Dr. Göksülük, “Vücudumuzda normal şartlarda alınan ve atılan sıvı miktarı arasında bir denge vardır. Dolaşım sistemimiz (kalp ve damar sistemi) ile dokuların ihtiyacı olan oksijen ve besin ögeleri, damarlar ile ilgili dokulara aktarılır ve besin ögeleri kullanıldıktan sonra tekrar kan damarları aracılığıyla kalbe geri döner. Bu sıvı ve besin döngüsünde, hareketsizlik, iklimsel faktörler, ilaç kullanımı, ısı gibi çeşitli durumlarda ise dengesizlik yaşanabilir ve vücutta ödem (sıvı tutulumu) oluşur. Uzun süreli oturma veya ayakta kalma, aşırı tuz tüketimi, adet döngüsü, kalp, böbrek, karaciğer hastalıkları ve bazı ilaçlar yan etkisi olarak ödem oluşabilir” dedi.
Göksülük, “Ödem olan hastada, göz kapakları, eller ve ayaklarda şişme, ağırlık artışı, yüksek kan basıncı en sık görülen belirtilerdir. Altta yatan çok ciddi bir hastalığın sonucu olabilir, bu nedenle iyi gözlemlemek ve gerektiğinde doktora başvurmak gerekir” şeklinde açıklamalarda bulundu.

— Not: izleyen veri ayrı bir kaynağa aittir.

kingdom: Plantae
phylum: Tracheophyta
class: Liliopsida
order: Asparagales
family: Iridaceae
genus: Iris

Doç. Dr. Hüseyin Göksülük, “Ödemin önlenemez bir durum olmadığını, bazen basit yaşam şekli değişiklikleriyle ödemin azaltılabileceğine dikkat çekti. Yeterli miktarda su tüketilmesi, tuz alımının azaltılması, tüketilen besinlere dikkat edilmelidir. Salamura ve turşu gibi tuzlu yiyecekler, alkol, kola, kafein, çikolata, şeker, soya sosu, aşırı protein ve süt ürünleri tüketimi, meyankökü içeren besinler vücudun sıvı tutulumunu arttıran besinlerdir. Obezite pek çok mekanizma ile vücuttaki sıvı dengesinin bozulmasına neden olur. Düzenli egzersiz, fiziksel aktivite dolaşım sistemi için uyarıcıdır ve ödemi azaltır. Otururken veya yatarken ayakları yukarıda tutmak, bazı hastalıklarda önerilen kompresyon çorapları, bacaklardaki ödemi azaltmaya yardımcı olabilir” dedi.
“KALP HASTALIKLARINA DİKKAT EDİLMELİ”
Göksülük, “Özellikle bacaklarda olan şişme (ödem) kalp, böbrek ya da karaciğer hastalıklarının belirtisi olabilir. Geçmeyen, uzun süre devam eden ödemlerde doktora mutlaka başvurmak gerekir. Kalp hastalığına bağlı ödem kalbin hem kasılma hem de gevşeme fonksiyonunda bozukluk olursa ortaya çıkabilir (Sistolik ve diyastolik kalp yetmezliği). Bu durumda ödem sıklıkla bacaklarda görülür ve nadiren yüz ve kolları tutar. By-pass ameliyatı sonrası da damar alınan bacakta ödem oluşabilir. Tansiyon tedavisinde kullanılan bazı ilaçlar ayak ve ayak bileğinde ödeme neden olabilirler. Bu durumda mutlaka doktorunuza başvurmanız gerekir. Bacakta şişlik toplardamar tıkanıklığı ve/veya yetersizliği nedeniyle de olabilir. Guatr ve bazı metabolik hastalıklarda yaygın ödeme sebep olabilir” diyerek açıklamalarda bulundu.